In deze zaak heeft de Centrale Raad van Beroep op 19 juli 2022 uitspraak gedaan in hoger beroep tegen een eerdere uitspraak van de rechtbank Noord-Nederland. De appellant, die sinds 2002 bijstand ontving, had een verzoek ingediend om terug te komen van een eerder besluit van het college van burgemeester en wethouders van Groningen, dat zijn bijstandsrecht had opgeschort en ingetrokken. Dit besluit was genomen naar aanleiding van een signaal van het inlichtingenbureau over een aanzienlijk bedrag op de bankrekening van de appellant. Het college had het verzoek om herziening afgewezen, omdat er geen nieuw gebleken feiten of veranderde omstandigheden waren die de afwijzing evident onredelijk zouden maken.

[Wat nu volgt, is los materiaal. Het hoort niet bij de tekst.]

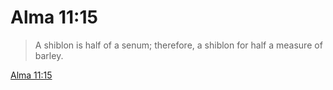 # Alma 11:15

> A shiblon is half of a senum; therefore, a shiblon for half a measure of barley.

[Alma 11:15](https://www.churchofjesuschrist.org/study/scriptures/bofm/alma/11?lang=eng&id=p15#p15)


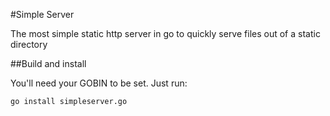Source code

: #Simple Server

The most simple static http server in go to quickly serve files out of a static directory

##Build and install

You'll need your GOBIN to be set.
Just run:

    go install simpleserver.go

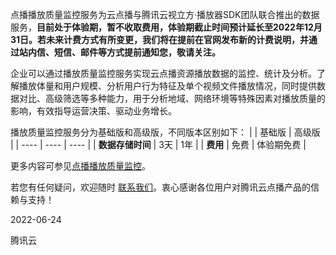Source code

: 点播播放质量监控服务为云点播与腾讯云视立方·播放器SDK团队联合推出的数据服务，**目前处于体验期，暂不收取费用，体验期截止时间预计延长至2022年12月31日。若未来计费方式有所变更，我们将在提前在官网发布新的计费说明，并通过站内信、短信、邮件等方式提前通知您，敬请关注。**

企业可以通过播放质量监控服务实现云点播资源播放数据的监控、统计及分析。了解播放体量和用户规模、分析用户行为特征及单个视频文件播放情况，同时提供数据对比、高级筛选等多种能力，用于分析地域、网络环境等特殊因素对播放质量的影响，有效指导运营决策、驱动业务增长。

播放质量监控服务分为基础版和高级版，不同版本区别如下：
|    | 基础版  | 高级版  |
|  ----  | ----  | ----   |
| **数据存储时间**  | 3天 | 1年  |
| **费用**  | 免费 | 体验期免费  |

更多内容可参见[点播播放质量监控](https://cloud.tencent.com/document/product/266/68146)。


若您有任何疑问，欢迎随时 [联系我们](https://cloud.tencent.com/document/product/266/19905)。衷心感谢各位用户对腾讯云点播产品的信赖与支持！

2022-06-24

腾讯云
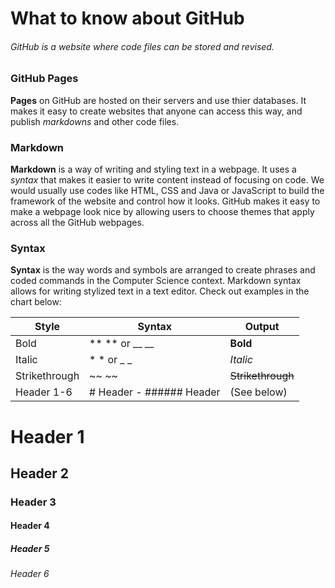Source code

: # What to know about GitHub
###### GitHub is a website where code files can be stored and revised.

### GitHub Pages
**Pages** on GitHub are hosted on their servers and use thier databases. It makes it easy to create websites that anyone can access this way, and publish *markdowns* and other code files.

### Markdown
**Markdown** is a way of writing and styling text in a webpage. It uses a *syntax* that makes it easier to write content instead of focusing on code. We would usually use codes like HTML, CSS and Java or JavaScript to build the framework of the website and control how it looks. GitHub makes it easy to make a webpage look nice by allowing users to choose themes that apply across all the GitHub webpages.

### Syntax
**Syntax** is the way words and symbols are arranged to create phrases and coded commands in the Computer Science context. Markdown syntax allows for writing stylized text in a text editor. Check out examples in the chart below:

Style | Syntax | Output
------------ | ------------- | ------------- |
Bold | \** \** or \__ \__ | **Bold**
Italic | \* \* or \_ \_ | *Italic*
Strikethrough | \~~ \~~ | ~~Strikethrough~~
Header 1-6 | \# Header - \###### Header| (See below)

# Header 1
## Header 2
### Header 3
#### Header 4
##### Header 5
###### Header 6
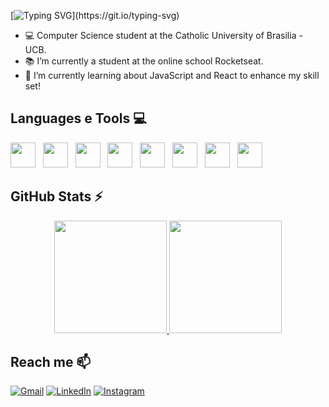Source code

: [![Typing SVG](https://readme-typing-svg.herokuapp.com?font=Righteous&size=35&pause=1000&color=86FA00&random=false&width=435&lines=Hi+there!+%F0%9F%91%8B+I'm+Erick!)](https://git.io/typing-svg)

- 💻 Computer Science student at the Catholic University of Brasilia - UCB.
- 📚 I’m currently a student at the online school Rocketseat.
- 🌱 I’m currently learning about JavaScript and React to enhance my skill set!


## Languages e Tools 💻
<div>
  <img src="https://cdn.jsdelivr.net/gh/devicons/devicon@latest/icons/html5/html5-original.svg" width="40px" height="40px"/> &nbsp
  <img src="https://cdn.jsdelivr.net/gh/devicons/devicon@latest/icons/css3/css3-original.svg" width="40px" height="40px"/> &nbsp
  <img src="https://cdn.jsdelivr.net/gh/devicons/devicon@latest/icons/bootstrap/bootstrap-original.svg" width="40px" height="40px"/> &nbsp
  <img src="https://cdn.jsdelivr.net/gh/devicons/devicon@latest/icons/c/c-original.svg" width="40px" height="40px"/> &nbsp
  <img src="https://cdn.jsdelivr.net/gh/devicons/devicon@latest/icons/javascript/javascript-original.svg" width="40px" height="40px"/> &nbsp
  <img src="https://cdn.jsdelivr.net/gh/devicons/devicon@latest/icons/react/react-original.svg" width="40px" height="40px"/> &nbsp
  <img src="https://cdn.jsdelivr.net/gh/devicons/devicon@latest/icons/figma/figma-original.svg" width="40px" height="40px"/> &nbsp
  <img src="https://cdn.jsdelivr.net/gh/devicons/devicon@latest/icons/mysql/mysql-original.svg" width="40px" height="40px"/> &nbsp
</div>

## GitHub Stats ⚡

<div align="center">
  <a href="https://github.com/Erick-A-Martins">
    <img height="180em" src="https://github-readme-stats.vercel.app/api/top-langs/?username=Erick-A-Martins&layout=compact&langs_count=7&theme=radical"/>
  </a>
  <a href="https://git.io/streak-stats">
    <img height="180em" src="https://streak-stats.demolab.com/?user=Erick-A-Martins&theme=radical"/>
  </a>
</div>


## Reach me 📫
[![Gmail](https://img.shields.io/badge/-Gmail-86FA00FF?style=for-the-badge&logo=gmail&logoColor=white)](mailto:erickalvesqmartins@gmail.com)
[![LinkedIn](https://img.shields.io/badge/LinkedIn-86FA00FF?style=for-the-badge&logo=linkedin&logoColor=white)](https://www.linkedin.com/in/erickalvesmartins/)
[![Instagram](https://img.shields.io/badge/Instagram-86FA00FF?style=for-the-badge&logo=instagram&logoColor=white)](https://www.instagram.com/erickqmartins/) 




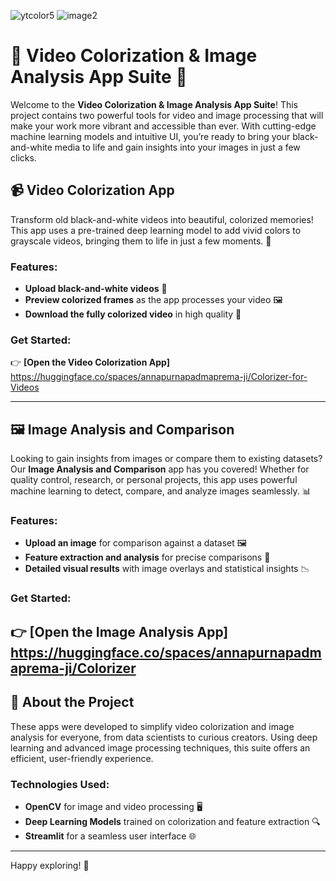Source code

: ![ytcolor5](https://github.com/user-attachments/assets/be3e2fa1-861d-4a80-8370-99060b60bda6)
![image2](https://github.com/user-attachments/assets/24699d3a-2e61-4b6a-bffb-77a63682ed7f)

# 🎨 Video Colorization & Image Analysis App Suite 🎨

Welcome to the **Video Colorization & Image Analysis App Suite**! This project contains two powerful tools for video and image processing that will make your work more vibrant and accessible than ever. With cutting-edge machine learning models and intuitive UI, you’re ready to bring your black-and-white media to life and gain insights into your images in just a few clicks.


## 📹 Video Colorization App

Transform old black-and-white videos into beautiful, colorized memories! This app uses a pre-trained deep learning model to add vivid colors to grayscale videos, bringing them to life in just a few moments. 🌈

### Features:
- **Upload black-and-white videos** 🎥
- **Preview colorized frames** as the app processes your video 🖼️
- **Download the fully colorized video** in high quality 🚀

### Get Started:
👉 **[Open the Video Colorization App]**
https://huggingface.co/spaces/annapurnapadmaprema-ji/Colorizer-for-Videos

---

## 🖼️ Image Analysis and Comparison

Looking to gain insights from images or compare them to existing datasets? Our **Image Analysis and Comparison** app has you covered! Whether for quality control, research, or personal projects, this app uses powerful machine learning to detect, compare, and analyze images seamlessly. 📊

### Features:
- **Upload an image** for comparison against a dataset 🖼️
- **Feature extraction and analysis** for precise comparisons 📐
- **Detailed visual results** with image overlays and statistical insights 📉

### Get Started:
👉 **[Open the Image Analysis App]**
https://huggingface.co/spaces/annapurnapadmaprema-ji/Colorizer
---



## 👥 About the Project

These apps were developed to simplify video colorization and image analysis for everyone, from data scientists to curious creators. Using deep learning and advanced image processing techniques, this suite offers an efficient, user-friendly experience.

### Technologies Used:
- **OpenCV** for image and video processing 🖥️
- **Deep Learning Models** trained on colorization and feature extraction 🔍
- **Streamlit** for a seamless user interface 🌐

---



Happy exploring! 🥳
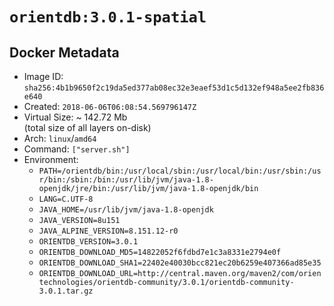 # `orientdb:3.0.1-spatial`

## Docker Metadata

- Image ID: `sha256:4b1b9650f2c19da5ed377ab08ec32e3eaef53d1c5d132ef948a5ee2fb836e640`
- Created: `2018-06-06T06:08:54.569796147Z`
- Virtual Size: ~ 142.72 Mb  
  (total size of all layers on-disk)
- Arch: `linux`/`amd64`
- Command: `["server.sh"]`
- Environment:
  - `PATH=/orientdb/bin:/usr/local/sbin:/usr/local/bin:/usr/sbin:/usr/bin:/sbin:/bin:/usr/lib/jvm/java-1.8-openjdk/jre/bin:/usr/lib/jvm/java-1.8-openjdk/bin`
  - `LANG=C.UTF-8`
  - `JAVA_HOME=/usr/lib/jvm/java-1.8-openjdk`
  - `JAVA_VERSION=8u151`
  - `JAVA_ALPINE_VERSION=8.151.12-r0`
  - `ORIENTDB_VERSION=3.0.1`
  - `ORIENTDB_DOWNLOAD_MD5=14822052f6fdbd7e1c3a8331e2794e0f`
  - `ORIENTDB_DOWNLOAD_SHA1=22402e40030bcc821ec20b6259e407366ad85e35`
  - `ORIENTDB_DOWNLOAD_URL=http://central.maven.org/maven2/com/orientechnologies/orientdb-community/3.0.1/orientdb-community-3.0.1.tar.gz`
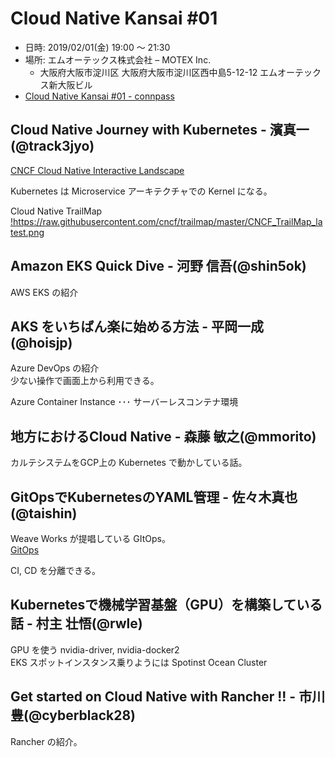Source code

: Cloud Native Kansai #01
=======================

* 日時: 2019/02/01(金) 19:00 〜 21:30
* 場所: エムオーテックス株式会社 – MOTEX Inc.
    - 大阪府大阪市淀川区 大阪府大阪市淀川区西中島5-12-12 エムオーテックス新大阪ビル
* [Cloud Native Kansai \#01 \- connpass](https://cnjp.connpass.com/event/111646/)


## Cloud Native Journey with Kubernetes - 濱真一(@track3jyo)
[CNCF Cloud Native Interactive Landscape](https://landscape.cncf.io/)

Kubernetes は Microservice アーキテクチャでの Kernel になる。

Cloud Native TrailMap
[!https://raw\.githubusercontent\.com/cncf/trailmap/master/CNCF\_TrailMap\_latest\.png](https://raw.githubusercontent.com/cncf/trailmap/master/CNCF_TrailMap_latest.png)


## Amazon EKS Quick Dive - 河野 信吾(@shin5ok)
AWS EKS の紹介

## AKS をいちばん楽に始める方法 - 平岡一成(@hoisjp)
Azure DevOps の紹介  
少ない操作で画面上から利用できる。

Azure Container Instance ･･･ サーバーレスコンテナ環境

## 地方におけるCloud Native - 森藤 敏之(@mmorito)
カルテシステムをGCP上の Kubernetes で動かしている話。

## GitOpsでKubernetesのYAML管理 - 佐々木真也(@taishin)

Weave Works が提唱している GItOps。  
[GitOps](https://www.weave.works/technologies/gitops/)

CI, CD を分離できる。

## Kubernetesで機械学習基盤（GPU）を構築している話 - 村主 壮悟(@rwle)
GPU を使う nvidia-driver, nvidia-docker2  
EKS スポットインスタンス乗りようには Spotinst Ocean Cluster

## Get started on Cloud Native with Rancher !! - 市川 豊(@cyberblack28)
Rancher の紹介。
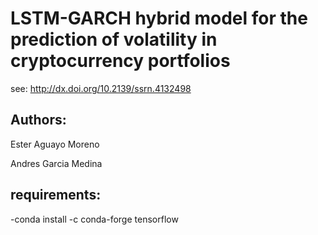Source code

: # LSTM-GARCH hybrid model for the prediction of volatility in cryptocurrency portfolios

see: http://dx.doi.org/10.2139/ssrn.4132498

## Authors:

Ester Aguayo Moreno

Andres Garcia Medina


## requirements:

-conda install -c conda-forge tensorflow
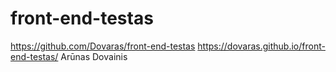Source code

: # front-end-testas
https://github.com/Dovaras/front-end-testas
https://dovaras.github.io/front-end-testas/
Arūnas Dovainis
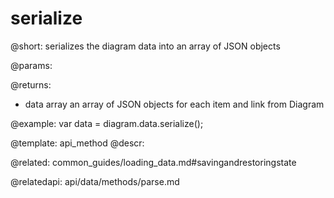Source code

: serialize
==========

@short:
	serializes the diagram data into an array of JSON objects

@params:

@returns:
- data		array		an array of JSON objects for each item and link from Diagram

@example:
var data = diagram.data.serialize();

@template:	api_method
@descr:


@related:
common_guides/loading_data.md#savingandrestoringstate

@relatedapi:
api/data/methods/parse.md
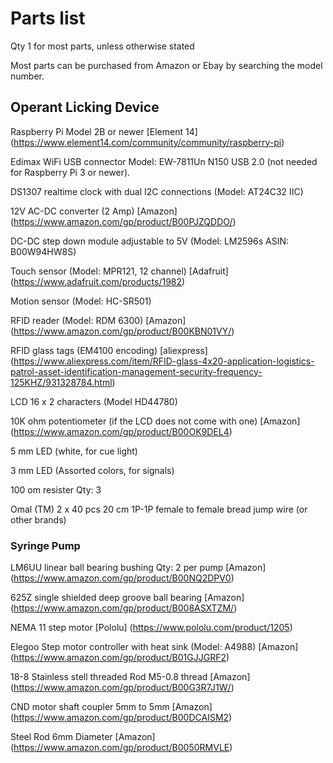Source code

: 
# Parts list  

Qty 1 for most parts, unless otherwise stated 

Most parts can be purchased from Amazon or Ebay by searching the model number.  

## Operant Licking Device 

Raspberry Pi Model 2B or newer [Element 14] (https://www.element14.com/community/community/raspberry-pi)

Edimax WiFi USB connector Model:  EW-7811Un N150 USB 2.0 (not needed for Raspberry Pi 3 or newer).

DS1307 realtime clock with dual I2C connections (Model: AT24C32 IIC) 

12V AC-DC converter (2 Amp) [Amazon] (https://www.amazon.com/gp/product/B00PJZQDDO/)

DC-DC step down module adjustable to 5V (Model: LM2596s ASIN: B00W94HW8S) 

Touch sensor (Model: MPR121, 12 channel) [Adafruit] (https://www.adafruit.com/products/1982)

Motion sensor (Model: HC-SR501)  

RFID reader (Model: RDM 6300) [Amazon] (https://www.amazon.com/gp/product/B00KBN01VY/)

RFID glass tags (EM4100 encoding) [aliexpress] (https://www.aliexpress.com/item/RFID-glass-4x20-application-logistics-patrol-asset-identification-management-security-frequency-125KHZ/931328784.html)

LCD 16 x 2 characters (Model HD44780)  

10K ohm potentiometer (if the LCD does not come with one) [Amazon] (https://www.amazon.com/gp/product/B00OK9DEL4)

5 mm LED (white, for cue light)

3 mm LED (Assorted colors, for signals)

100 om resister Qty: 3

Omal (TM) 2 x 40 pcs 20 cm 1P-1P female to female bread jump wire (or other brands)

### Syringe Pump

LM6UU linear ball bearing bushing  Qty: 2 per pump [Amazon] (https://www.amazon.com/gp/product/B00NQ2DPV0)

625Z single shielded deep groove ball bearing  [Amazon] (https://www.amazon.com/gp/product/B008ASXTZM/)

NEMA 11 step motor [Pololu] (https://www.pololu.com/product/1205) 

Elegoo Step motor controller with heat sink (Model: A4988) [Amazon] (https://www.amazon.com/gp/product/B01GJJGRF2)

18-8 Stainless stell threaded Rod M5-0.8 thread [Amazon] (https://www.amazon.com/gp/product/B00G3R7J1W/)

CND motor shaft coupler 5mm to 5mm [Amazon] (https://www.amazon.com/gp/product/B00DCAISM2)

Steel Rod 6mm Diameter [Amazon] (https://www.amazon.com/gp/product/B0050RMVLE)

De Raad heeft vastgesteld dat de appellant bij zijn herzieningsverzoek geen nieuwe gegevens heeft overgelegd die als nieuw gebleken feiten of veranderde omstandigheden kunnen worden beschouwd. De Raad heeft de afwijzing van het herzieningsverzoek door het college als niet evident onredelijk beoordeeld. De rechtbank had eerder geoordeeld dat het college bevoegd was om het verzoek af te wijzen, en de Raad heeft deze conclusie bevestigd. De appellant had aangevoerd dat de intrekking van zijn bijstand onterecht was, maar de Raad oordeelde dat er geen ruimte was voor een herbeoordeling van het oorspronkelijke besluit, omdat er geen nieuwe feiten waren.
De uitspraak bevestigt dat bestuursorganen verzoeken om terug te komen van besluiten kunnen afwijzen als er geen nieuwe feiten of omstandigheden zijn, en dat de rechter in dergelijke gevallen niet de juistheid van het oorspronkelijke besluit hoeft te toetsen. De Raad heeft de aangevallen uitspraak van de rechtbank bevestigd en het hoger beroep van de appellant afgewezen.